If interest rates did rise, and your bond fell in value to $900, you’d still be able to sell it and realise your $1000.

However, if rates remained unchanged or fell – increasing your bond’s value – you’d still have to sell it on the agreed date for $1000.

Hedging interest rate risk with swaps

An interest rate swap is an agreement between two parties to exchange interest payments on an asset. The most common arrangement is for party A to make party B payments based on a fixed interest rate, while party B will pay party A based on a floating interest rate.

So, if a party believes an interest rate would increase in the coming months, and they are paying interest on a fixed-income security, such as a bond, they can use a swap to essentially ‘lock in’ a floating rate.

This would mean that you’d always get the better interest rate if there were price increases, but at the risk of losing out should the rate decline.

These agreements are over-the-counter transactions and are largely used by banks and institutions, rather than individual investors. However, they have become more popular as a gauge for sentiment toward interest rate changes.

Hedging interest rate risk with CFDs

You can hedge against the interest rate risk to your portfolio by taking a speculative position on interest rates with CFDs.
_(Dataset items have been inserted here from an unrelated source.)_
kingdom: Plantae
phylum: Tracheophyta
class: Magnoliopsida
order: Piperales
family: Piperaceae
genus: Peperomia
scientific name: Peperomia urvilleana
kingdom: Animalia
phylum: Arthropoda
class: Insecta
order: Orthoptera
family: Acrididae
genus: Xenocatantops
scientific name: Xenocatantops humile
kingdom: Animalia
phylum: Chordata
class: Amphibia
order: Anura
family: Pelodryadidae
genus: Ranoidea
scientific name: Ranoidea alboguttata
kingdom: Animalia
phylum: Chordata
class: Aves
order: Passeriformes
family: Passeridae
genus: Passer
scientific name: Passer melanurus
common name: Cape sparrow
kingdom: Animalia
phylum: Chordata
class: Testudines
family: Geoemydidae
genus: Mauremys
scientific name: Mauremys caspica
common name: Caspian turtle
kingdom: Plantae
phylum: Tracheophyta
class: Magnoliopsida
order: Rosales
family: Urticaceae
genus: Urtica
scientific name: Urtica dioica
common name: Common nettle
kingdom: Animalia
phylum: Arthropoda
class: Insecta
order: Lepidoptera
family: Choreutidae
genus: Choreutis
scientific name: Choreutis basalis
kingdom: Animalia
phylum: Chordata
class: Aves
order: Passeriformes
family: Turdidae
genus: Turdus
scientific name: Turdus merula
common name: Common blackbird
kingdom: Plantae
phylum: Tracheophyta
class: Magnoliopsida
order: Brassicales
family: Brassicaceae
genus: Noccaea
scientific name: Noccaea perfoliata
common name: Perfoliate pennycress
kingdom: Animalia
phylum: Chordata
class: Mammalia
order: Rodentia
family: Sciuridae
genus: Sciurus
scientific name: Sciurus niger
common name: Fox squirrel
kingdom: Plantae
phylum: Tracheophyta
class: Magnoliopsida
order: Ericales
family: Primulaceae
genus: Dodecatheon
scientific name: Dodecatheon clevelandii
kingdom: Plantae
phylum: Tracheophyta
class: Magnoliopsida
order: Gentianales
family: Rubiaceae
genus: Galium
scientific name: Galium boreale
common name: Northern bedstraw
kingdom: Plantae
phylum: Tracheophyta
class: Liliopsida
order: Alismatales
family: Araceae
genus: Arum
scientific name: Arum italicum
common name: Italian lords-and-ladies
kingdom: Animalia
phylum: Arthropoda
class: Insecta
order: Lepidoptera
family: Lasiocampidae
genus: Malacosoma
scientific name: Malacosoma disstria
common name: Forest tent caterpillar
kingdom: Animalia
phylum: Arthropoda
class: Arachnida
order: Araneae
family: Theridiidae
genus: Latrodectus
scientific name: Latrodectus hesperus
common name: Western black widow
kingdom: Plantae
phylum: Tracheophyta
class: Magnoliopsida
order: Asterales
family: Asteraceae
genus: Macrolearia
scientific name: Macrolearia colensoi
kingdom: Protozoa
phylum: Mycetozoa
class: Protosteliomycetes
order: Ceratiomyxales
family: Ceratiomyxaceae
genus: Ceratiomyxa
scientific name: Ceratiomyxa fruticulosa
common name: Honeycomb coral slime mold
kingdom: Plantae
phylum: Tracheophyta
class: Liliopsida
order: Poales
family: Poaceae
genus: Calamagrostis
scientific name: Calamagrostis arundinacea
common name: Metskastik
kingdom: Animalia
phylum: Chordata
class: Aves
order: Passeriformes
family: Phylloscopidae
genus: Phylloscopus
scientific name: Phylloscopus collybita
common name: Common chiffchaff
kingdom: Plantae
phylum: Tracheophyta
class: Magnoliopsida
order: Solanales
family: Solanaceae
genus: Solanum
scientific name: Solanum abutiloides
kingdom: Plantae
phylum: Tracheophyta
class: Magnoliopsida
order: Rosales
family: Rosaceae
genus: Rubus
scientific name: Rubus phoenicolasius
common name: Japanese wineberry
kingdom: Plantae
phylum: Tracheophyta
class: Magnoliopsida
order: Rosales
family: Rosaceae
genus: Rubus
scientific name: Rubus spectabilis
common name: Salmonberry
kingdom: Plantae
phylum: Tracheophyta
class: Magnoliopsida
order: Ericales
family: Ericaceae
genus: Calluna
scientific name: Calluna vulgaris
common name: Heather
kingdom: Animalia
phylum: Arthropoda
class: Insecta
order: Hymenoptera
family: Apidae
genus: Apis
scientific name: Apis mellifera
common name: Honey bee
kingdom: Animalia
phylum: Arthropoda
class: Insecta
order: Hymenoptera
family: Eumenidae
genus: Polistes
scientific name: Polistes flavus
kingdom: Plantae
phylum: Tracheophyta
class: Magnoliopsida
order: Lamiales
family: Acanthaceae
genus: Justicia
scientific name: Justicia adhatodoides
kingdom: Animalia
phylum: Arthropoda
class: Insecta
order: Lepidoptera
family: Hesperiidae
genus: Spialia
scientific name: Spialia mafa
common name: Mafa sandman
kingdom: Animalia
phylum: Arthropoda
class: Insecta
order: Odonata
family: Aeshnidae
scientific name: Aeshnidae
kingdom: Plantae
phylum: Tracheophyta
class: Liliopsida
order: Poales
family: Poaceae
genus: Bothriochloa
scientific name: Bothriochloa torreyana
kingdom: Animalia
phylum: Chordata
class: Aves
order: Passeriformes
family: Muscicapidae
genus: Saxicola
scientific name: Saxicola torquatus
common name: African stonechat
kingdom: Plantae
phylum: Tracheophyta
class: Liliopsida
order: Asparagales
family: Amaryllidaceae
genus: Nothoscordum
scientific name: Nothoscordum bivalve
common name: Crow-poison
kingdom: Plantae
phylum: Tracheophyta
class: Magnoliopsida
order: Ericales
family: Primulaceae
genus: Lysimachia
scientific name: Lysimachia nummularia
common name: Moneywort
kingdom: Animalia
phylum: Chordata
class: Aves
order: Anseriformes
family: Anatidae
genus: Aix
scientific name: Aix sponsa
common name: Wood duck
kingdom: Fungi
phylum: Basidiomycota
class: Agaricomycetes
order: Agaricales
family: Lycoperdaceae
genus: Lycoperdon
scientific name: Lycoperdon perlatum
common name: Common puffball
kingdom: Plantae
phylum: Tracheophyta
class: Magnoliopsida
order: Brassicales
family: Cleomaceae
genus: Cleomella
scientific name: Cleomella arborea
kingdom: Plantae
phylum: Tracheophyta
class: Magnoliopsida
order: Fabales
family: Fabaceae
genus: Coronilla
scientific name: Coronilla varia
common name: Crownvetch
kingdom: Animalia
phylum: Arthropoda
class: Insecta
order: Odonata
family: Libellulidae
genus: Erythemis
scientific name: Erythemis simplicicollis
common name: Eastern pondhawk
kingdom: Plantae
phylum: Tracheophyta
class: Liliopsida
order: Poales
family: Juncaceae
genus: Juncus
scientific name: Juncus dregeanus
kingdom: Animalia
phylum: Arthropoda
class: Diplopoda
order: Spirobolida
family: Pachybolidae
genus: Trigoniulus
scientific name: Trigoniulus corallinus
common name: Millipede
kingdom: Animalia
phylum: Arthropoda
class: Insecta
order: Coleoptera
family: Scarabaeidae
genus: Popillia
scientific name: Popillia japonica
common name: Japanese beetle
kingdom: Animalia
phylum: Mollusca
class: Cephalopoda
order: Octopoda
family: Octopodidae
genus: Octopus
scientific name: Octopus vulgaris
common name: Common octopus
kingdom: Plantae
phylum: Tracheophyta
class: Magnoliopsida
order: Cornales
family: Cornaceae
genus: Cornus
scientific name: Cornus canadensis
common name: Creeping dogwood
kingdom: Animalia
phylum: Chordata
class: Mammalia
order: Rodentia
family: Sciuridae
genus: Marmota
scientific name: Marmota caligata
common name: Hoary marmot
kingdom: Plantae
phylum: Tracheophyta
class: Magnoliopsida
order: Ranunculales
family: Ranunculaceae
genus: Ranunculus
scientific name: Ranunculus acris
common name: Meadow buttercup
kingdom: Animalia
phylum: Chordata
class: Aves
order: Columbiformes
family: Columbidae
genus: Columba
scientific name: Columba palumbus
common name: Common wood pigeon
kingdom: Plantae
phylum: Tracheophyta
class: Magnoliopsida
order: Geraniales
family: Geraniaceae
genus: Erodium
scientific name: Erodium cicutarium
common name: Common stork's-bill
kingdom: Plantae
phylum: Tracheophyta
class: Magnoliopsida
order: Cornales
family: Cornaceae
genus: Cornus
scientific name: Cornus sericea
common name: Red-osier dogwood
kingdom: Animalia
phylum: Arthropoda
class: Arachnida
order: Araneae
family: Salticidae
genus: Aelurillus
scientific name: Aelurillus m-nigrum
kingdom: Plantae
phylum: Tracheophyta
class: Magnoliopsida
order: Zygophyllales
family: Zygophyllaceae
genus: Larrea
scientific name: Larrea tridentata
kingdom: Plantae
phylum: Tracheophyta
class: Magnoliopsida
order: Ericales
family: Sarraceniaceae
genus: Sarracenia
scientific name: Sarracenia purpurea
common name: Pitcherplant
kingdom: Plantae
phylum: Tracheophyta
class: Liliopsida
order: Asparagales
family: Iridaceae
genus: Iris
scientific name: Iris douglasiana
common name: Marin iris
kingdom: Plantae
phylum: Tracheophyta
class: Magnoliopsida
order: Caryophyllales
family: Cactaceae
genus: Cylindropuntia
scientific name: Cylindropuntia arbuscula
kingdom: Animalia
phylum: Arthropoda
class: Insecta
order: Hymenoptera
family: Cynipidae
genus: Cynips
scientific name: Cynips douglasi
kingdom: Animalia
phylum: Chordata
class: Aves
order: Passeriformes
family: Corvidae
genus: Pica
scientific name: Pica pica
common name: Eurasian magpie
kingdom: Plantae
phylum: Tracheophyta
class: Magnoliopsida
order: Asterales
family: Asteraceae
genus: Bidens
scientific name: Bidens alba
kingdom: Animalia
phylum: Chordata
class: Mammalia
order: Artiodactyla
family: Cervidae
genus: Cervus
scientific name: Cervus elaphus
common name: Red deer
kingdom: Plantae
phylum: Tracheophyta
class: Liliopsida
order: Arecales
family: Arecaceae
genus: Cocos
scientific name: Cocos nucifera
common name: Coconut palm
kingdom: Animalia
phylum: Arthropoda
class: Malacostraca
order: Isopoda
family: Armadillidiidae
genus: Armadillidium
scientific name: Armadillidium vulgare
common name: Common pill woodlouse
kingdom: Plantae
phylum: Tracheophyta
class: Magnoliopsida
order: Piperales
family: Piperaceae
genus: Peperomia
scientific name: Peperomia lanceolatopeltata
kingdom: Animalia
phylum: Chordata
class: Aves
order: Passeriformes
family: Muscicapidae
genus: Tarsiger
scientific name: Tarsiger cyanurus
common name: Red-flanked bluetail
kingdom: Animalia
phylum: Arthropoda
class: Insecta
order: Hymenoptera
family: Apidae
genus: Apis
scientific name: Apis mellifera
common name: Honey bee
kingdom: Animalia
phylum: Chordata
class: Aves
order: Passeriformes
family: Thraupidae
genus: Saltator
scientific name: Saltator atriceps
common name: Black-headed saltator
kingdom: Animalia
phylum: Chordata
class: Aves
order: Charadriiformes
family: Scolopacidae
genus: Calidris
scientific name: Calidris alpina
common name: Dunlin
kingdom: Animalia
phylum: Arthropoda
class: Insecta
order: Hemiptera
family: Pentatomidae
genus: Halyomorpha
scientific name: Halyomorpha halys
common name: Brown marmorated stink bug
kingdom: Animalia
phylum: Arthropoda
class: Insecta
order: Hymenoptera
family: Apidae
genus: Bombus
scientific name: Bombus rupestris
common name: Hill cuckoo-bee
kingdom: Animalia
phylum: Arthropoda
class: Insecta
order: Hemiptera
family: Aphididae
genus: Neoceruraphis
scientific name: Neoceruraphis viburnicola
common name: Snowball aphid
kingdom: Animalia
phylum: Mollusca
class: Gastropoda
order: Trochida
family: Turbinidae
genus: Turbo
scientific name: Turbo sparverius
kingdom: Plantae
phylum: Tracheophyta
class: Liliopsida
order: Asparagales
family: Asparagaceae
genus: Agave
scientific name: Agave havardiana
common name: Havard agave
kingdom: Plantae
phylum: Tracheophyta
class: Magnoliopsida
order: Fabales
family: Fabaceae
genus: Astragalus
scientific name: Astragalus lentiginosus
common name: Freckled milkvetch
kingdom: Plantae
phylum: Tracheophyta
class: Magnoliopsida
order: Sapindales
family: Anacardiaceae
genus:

These are derivatives that track the value of an underlying rate and allow you to try and predict whether the rates will go up or down.

Unlike tactics such as diversification into stocks, there are no other factors that could influence the market price. The only factor to consider is interest rates, so you get 100% exposure to any change made by central banks.

If you thought interest rates would increase – and lower the value of your bond – you could go long on the CFD interest rate market. If rates did increase, the profit on your CFD trade could go some way in offsetting the loss to your bond. However, if you were wrong, you’d have a losing CFD trade minimising the gains to your bond’s increasing value.

Plus, it’s important to note that while hedging interest rate risk, trading on leveraged instruments – such as CFDs – does open you up to other forms of risk. While margin trading enables you to open a position for a small initial deposit, your profit and loss are based on the full market value – magnifying your outcome. This is known as margin risk.